* [Your objective] Look through the entries below and extract exactly the lines from the one containing "- **Threat**: The" through the one containing "At a high level, APTs", ends included.

* [Input]
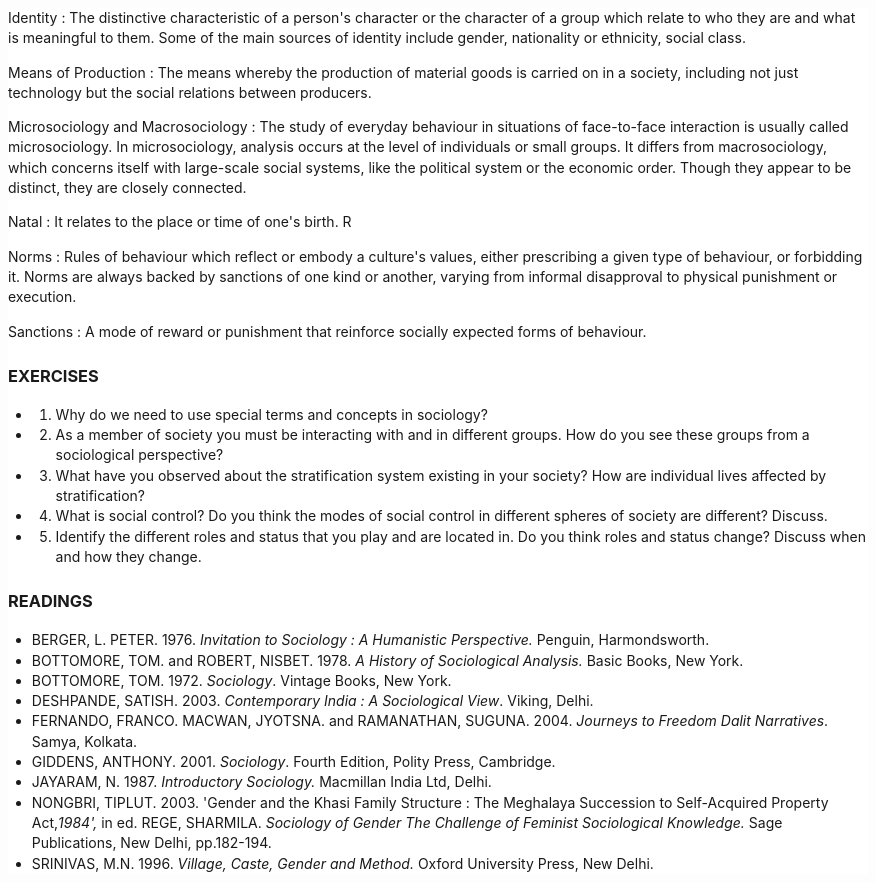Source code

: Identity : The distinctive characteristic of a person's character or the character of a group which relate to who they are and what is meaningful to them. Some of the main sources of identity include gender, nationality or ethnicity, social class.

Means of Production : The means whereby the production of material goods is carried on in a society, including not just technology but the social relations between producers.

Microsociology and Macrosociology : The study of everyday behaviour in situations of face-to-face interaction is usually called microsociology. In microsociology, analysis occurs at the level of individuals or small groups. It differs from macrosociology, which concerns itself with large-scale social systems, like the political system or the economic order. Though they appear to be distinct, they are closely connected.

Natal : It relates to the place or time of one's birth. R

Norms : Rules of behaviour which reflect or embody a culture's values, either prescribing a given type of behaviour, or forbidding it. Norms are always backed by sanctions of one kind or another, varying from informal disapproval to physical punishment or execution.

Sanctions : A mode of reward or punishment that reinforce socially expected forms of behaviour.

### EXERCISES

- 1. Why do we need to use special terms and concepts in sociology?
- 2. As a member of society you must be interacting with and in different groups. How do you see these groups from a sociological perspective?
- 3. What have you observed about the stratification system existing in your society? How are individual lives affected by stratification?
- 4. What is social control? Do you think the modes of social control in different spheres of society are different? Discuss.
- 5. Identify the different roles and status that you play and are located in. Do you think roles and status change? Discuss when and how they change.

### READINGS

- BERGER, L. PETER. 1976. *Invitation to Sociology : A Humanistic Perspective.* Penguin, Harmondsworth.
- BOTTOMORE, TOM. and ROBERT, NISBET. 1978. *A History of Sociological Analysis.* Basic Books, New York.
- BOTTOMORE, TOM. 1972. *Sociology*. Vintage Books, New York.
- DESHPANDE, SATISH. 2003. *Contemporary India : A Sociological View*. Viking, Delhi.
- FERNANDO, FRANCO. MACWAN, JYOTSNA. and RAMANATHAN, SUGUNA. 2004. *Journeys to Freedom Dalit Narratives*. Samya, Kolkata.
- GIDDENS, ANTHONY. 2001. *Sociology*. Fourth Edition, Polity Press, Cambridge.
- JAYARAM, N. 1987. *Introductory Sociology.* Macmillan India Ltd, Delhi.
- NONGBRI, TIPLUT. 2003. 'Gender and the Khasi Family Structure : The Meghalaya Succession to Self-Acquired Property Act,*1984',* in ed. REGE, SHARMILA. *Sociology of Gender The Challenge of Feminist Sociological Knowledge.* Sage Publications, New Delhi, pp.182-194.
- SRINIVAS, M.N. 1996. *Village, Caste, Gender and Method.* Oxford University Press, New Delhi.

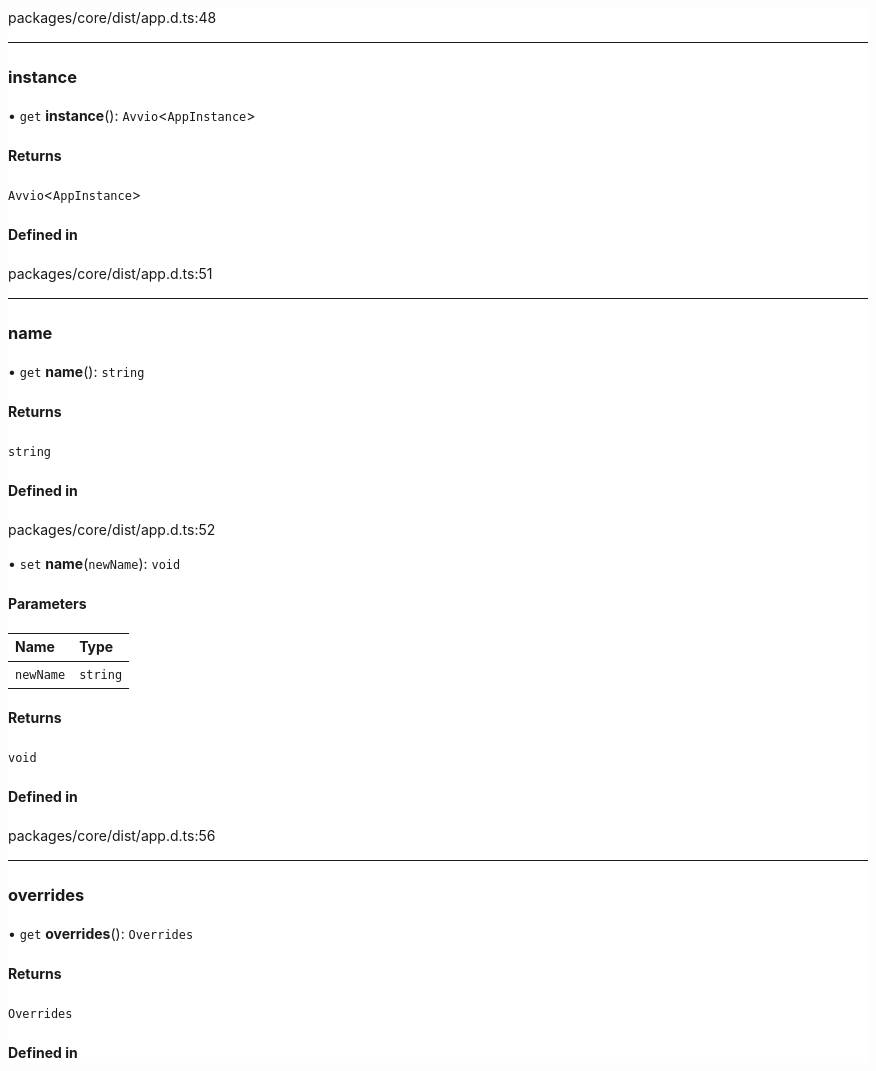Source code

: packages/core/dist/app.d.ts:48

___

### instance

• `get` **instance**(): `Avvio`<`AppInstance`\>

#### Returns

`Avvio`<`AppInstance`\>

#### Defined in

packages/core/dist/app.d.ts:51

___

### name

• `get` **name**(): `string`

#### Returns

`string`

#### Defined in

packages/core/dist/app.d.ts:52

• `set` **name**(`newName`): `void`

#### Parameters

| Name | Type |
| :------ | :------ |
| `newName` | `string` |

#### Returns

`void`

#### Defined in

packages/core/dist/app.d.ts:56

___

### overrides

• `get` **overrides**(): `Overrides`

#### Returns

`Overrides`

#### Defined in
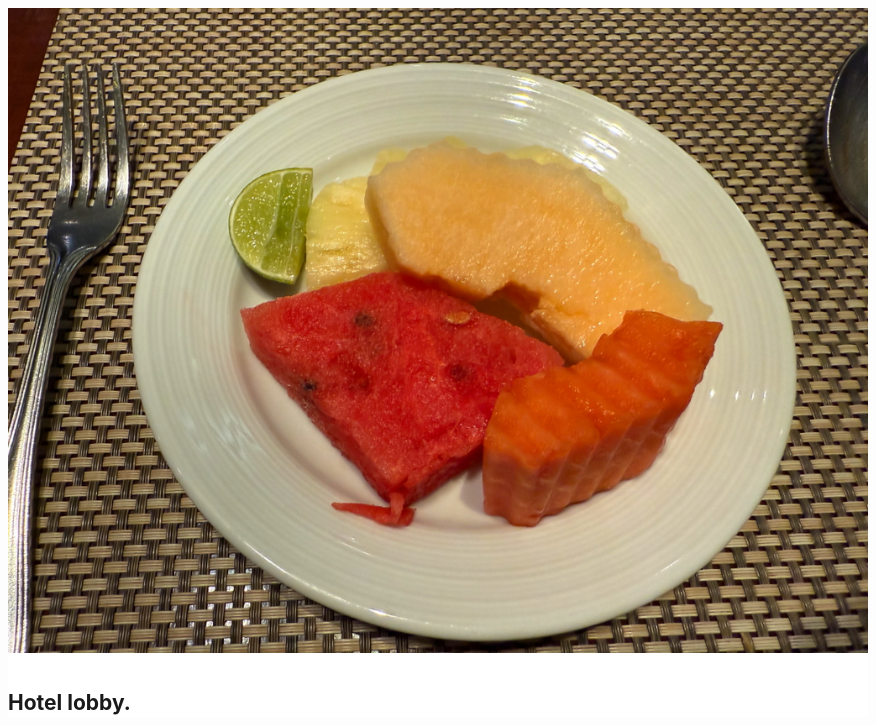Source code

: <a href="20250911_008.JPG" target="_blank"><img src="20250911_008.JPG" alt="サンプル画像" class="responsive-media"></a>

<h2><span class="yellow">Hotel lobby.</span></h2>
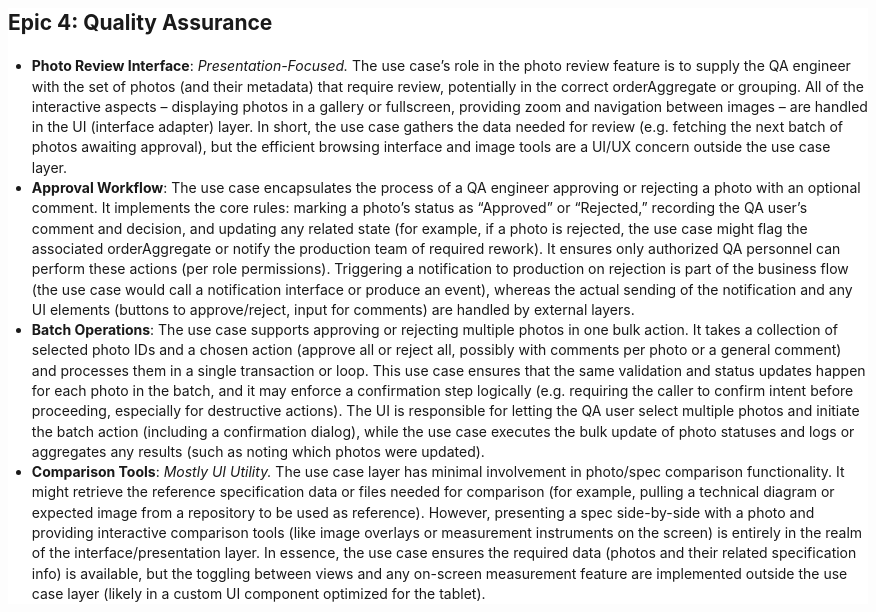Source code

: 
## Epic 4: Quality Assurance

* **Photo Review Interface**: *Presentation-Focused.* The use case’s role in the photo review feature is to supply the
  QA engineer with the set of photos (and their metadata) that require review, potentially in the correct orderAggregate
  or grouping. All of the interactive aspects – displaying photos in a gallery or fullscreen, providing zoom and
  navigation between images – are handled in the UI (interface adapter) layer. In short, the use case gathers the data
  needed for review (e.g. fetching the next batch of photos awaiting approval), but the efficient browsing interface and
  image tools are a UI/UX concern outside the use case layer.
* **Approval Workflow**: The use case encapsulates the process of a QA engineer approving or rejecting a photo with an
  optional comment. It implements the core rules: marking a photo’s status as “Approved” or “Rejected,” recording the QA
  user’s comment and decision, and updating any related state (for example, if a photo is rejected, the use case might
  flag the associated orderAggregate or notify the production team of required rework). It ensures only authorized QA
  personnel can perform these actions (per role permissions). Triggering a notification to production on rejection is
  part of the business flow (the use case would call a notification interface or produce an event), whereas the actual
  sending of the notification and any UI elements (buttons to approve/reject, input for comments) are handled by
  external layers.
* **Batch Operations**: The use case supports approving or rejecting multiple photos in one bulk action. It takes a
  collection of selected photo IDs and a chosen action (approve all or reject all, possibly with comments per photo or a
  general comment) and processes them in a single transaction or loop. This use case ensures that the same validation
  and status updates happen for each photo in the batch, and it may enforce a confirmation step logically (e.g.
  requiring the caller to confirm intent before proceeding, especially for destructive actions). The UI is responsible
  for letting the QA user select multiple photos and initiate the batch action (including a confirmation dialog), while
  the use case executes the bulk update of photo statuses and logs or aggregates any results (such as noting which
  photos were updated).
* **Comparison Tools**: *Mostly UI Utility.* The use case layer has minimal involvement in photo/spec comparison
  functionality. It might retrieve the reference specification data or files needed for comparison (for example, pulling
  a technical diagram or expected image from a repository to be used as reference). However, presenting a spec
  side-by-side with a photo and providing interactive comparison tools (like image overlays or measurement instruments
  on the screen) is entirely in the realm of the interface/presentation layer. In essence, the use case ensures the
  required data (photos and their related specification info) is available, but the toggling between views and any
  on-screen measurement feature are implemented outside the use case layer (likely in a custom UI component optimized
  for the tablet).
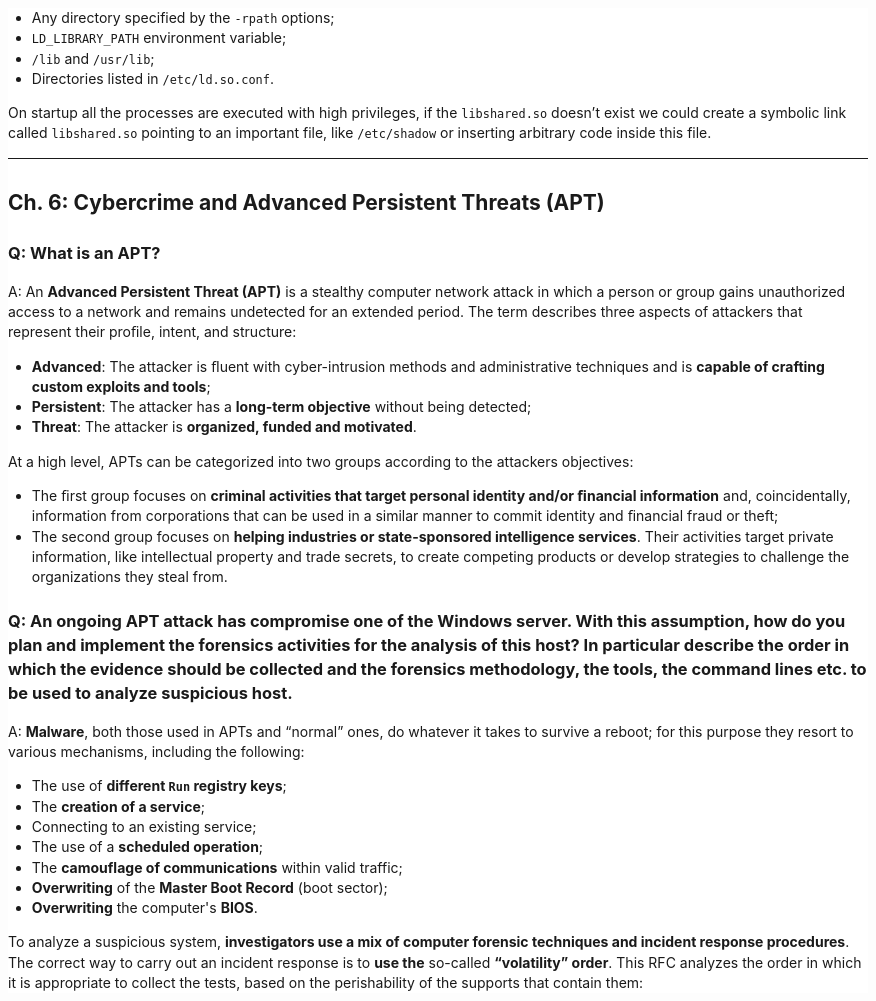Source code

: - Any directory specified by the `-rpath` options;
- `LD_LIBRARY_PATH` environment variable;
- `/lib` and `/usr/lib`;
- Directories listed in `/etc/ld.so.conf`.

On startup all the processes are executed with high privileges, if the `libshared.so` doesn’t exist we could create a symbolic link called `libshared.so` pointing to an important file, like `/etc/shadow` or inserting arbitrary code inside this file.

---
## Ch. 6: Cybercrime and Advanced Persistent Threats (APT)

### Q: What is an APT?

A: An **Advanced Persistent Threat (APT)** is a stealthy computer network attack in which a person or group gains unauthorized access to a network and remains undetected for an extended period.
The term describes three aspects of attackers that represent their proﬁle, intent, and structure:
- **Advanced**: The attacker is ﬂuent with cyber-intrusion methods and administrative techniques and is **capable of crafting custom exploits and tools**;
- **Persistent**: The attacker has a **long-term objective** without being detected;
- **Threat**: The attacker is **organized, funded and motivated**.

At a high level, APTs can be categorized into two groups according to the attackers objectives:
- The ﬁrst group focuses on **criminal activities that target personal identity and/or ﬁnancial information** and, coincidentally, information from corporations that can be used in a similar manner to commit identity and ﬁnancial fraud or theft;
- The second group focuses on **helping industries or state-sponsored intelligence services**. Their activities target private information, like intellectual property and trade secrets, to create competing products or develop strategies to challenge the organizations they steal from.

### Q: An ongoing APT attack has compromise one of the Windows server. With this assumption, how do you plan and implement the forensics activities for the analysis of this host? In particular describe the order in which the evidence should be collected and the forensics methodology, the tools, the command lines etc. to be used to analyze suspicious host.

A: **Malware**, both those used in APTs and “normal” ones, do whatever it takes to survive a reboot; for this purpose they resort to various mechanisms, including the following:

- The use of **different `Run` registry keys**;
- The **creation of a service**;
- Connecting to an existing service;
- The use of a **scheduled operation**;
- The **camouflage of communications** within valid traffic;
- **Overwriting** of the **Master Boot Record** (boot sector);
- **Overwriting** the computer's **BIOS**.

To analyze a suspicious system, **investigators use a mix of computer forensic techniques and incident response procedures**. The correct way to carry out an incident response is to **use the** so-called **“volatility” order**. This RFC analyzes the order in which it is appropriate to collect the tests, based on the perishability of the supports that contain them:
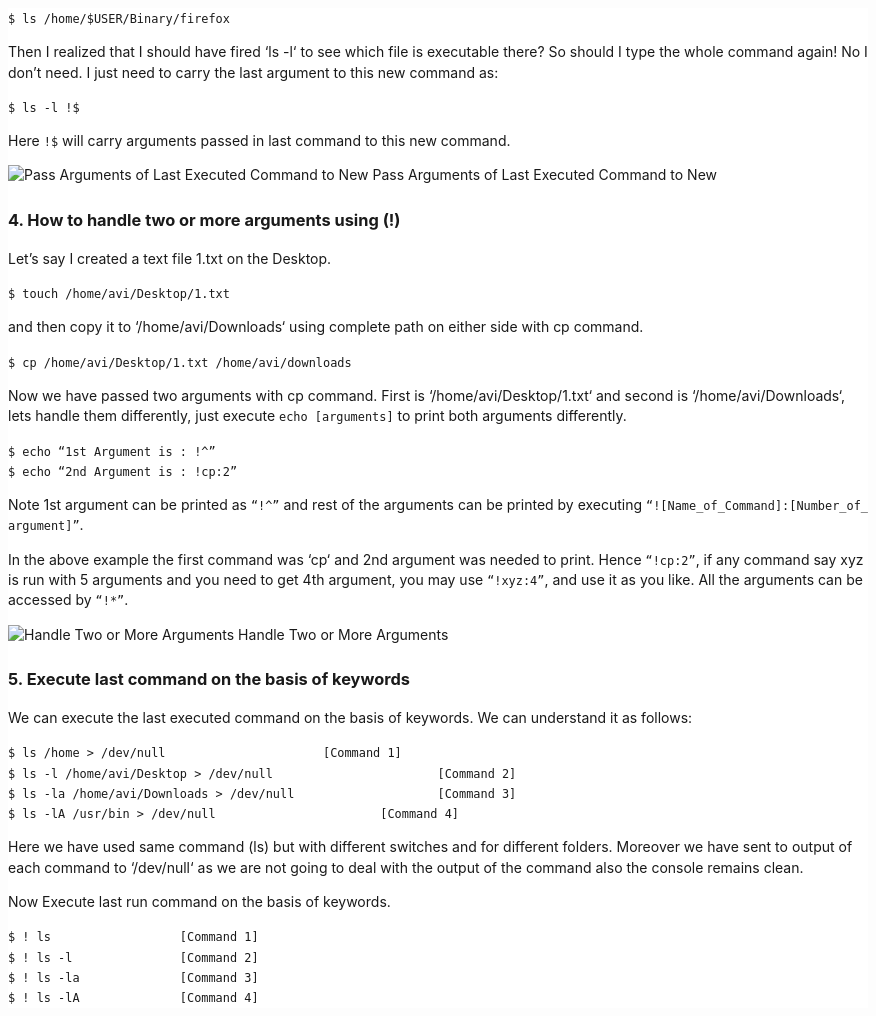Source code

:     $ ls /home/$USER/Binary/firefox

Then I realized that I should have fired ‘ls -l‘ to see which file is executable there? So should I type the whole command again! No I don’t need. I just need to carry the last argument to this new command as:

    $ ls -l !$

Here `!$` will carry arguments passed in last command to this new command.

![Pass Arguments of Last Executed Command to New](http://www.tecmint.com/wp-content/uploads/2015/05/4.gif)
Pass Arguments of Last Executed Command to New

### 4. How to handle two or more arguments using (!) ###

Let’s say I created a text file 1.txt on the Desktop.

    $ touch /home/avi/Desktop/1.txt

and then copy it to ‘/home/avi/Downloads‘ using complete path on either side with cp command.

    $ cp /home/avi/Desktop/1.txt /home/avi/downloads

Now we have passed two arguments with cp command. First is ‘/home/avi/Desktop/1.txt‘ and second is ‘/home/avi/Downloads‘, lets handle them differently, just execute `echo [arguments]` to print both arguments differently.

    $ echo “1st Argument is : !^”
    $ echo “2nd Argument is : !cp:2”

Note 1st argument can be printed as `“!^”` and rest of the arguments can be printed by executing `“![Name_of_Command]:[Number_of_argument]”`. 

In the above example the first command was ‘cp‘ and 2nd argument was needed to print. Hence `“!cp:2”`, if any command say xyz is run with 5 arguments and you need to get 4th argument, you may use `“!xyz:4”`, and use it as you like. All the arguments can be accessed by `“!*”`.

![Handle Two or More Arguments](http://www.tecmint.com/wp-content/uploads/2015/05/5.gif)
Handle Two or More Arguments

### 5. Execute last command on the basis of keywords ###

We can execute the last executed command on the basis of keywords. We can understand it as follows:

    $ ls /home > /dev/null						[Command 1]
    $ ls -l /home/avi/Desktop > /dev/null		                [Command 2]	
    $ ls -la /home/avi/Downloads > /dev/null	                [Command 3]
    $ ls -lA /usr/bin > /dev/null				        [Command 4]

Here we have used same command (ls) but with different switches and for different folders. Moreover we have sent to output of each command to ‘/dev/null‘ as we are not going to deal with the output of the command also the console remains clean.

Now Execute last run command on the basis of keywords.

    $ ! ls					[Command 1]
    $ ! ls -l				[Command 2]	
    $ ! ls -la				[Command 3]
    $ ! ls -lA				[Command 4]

* [Task answer]
- **Threat**: The attacker is **organized, funded and motivated**.

At a high level, APTs can be categorized into two groups according to the attackers objectives:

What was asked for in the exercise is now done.